En realidad, Sebald fue un escritor tardío, ya que su primera novela la publicó con cuarenta y tres años. Según contaba, no leía a autores contemporáneos y mucho menos a los jóvenes. No estaba para perder el tiempo. Sostenía que ni siquiera los escritores más reconocidos sabían articular las frases adecuadamente. Tenía una preocupación obsesiva por la sintaxis y por trabajar el lenguaje (siempre escribía en alemán, nunca en inglés), y notaba sobre sus hombros el peso centenario de la tradición literaria. De los antiguos, admiraba a Goethe, a Rousseau, a Kafka y al escritor suizo Gottfried Keller, y de los más cercanos tenía un profundo respeto por la obra de Thomas Bernhard, Peter Handke y Robert Walser.
Sebald fue un hombre tranquilo y serio, más bien sobrio, pero con algunas manías. No le gustaban los aeropuertos ni las grandes ciudades y odiaba la crítica literaria a pesar de dedicarse a enseñar literatura y, por tanto, a destripar los libros. Detestaba el exceso de sentimientos en las novelas y el confesionalismo barato (“se escribe con la cabeza, y no con el cuerpo», sentenció en una ocasión). Tampoco le gustaba conceder entrevistas a los medios de comunicación. En las entrevistas de radio que se pueden escuchar en Internet se aprecia que su voz era cavernosa cuando hablaba en alemán y se aflautaba algo al pasar al inglés. Su hablar era pausado, más bien moroso, con un timbre como de ultratumba, cavernario, y siempre sardónico. En las fotos vemos que tenía una frente despejada (con generosas entradas), un mostacho denso y una mirada triste. Era fumador y corpulento, de hombros anchos, y vestía como un discreto profesor universitario inglés. Y aunque era solitario, no lo era tanto como el Sebald de sus narraciones pseudo biográficas. Como hemos dicho, fue un escritor preocupado por su tradición y sus antepasados, y frecuentó las líneas de sombra de la historia reciente alemana, rehuyendo de la simplicidad que siempre reflejan el blanco y el negro.
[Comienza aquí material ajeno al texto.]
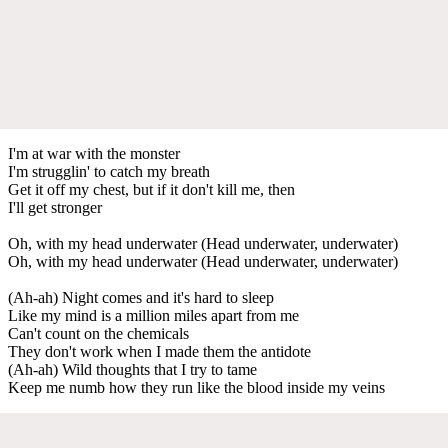
I'm at war with the monster
I'm strugglin' to catch my breath
Get it off my chest, but if it don't kill me, then
I'll get stronger
Oh, with my head underwater (Head underwater, underwater)
Oh, with my head underwater (Head underwater, underwater)
(Ah-ah) Night comes and it's hard to sleep
Like my mind is a million miles apart from me
Can't count on the chemicals
They don't work when I made them the antidote
(Ah-ah) Wild thoughts that I try to tame
Keep me numb how they run like the blood inside my veins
Cuando se le preguntaba por su escritura, solía responder cosas como ésta: «Tengo unas dudas tenebrosas acerca de lo que hago, tanto desde un punto de vista moral como estético. Escribir cada vez me cuesta más (…). A veces tengo la sensación de que debería dejarlo, de que ya basta».
Y bastó. Sebald murió en plena madurez creativa, y lo que escribió en apenas una década le valió para convertirse en uno de los grandes escritores de todo el siglo XX.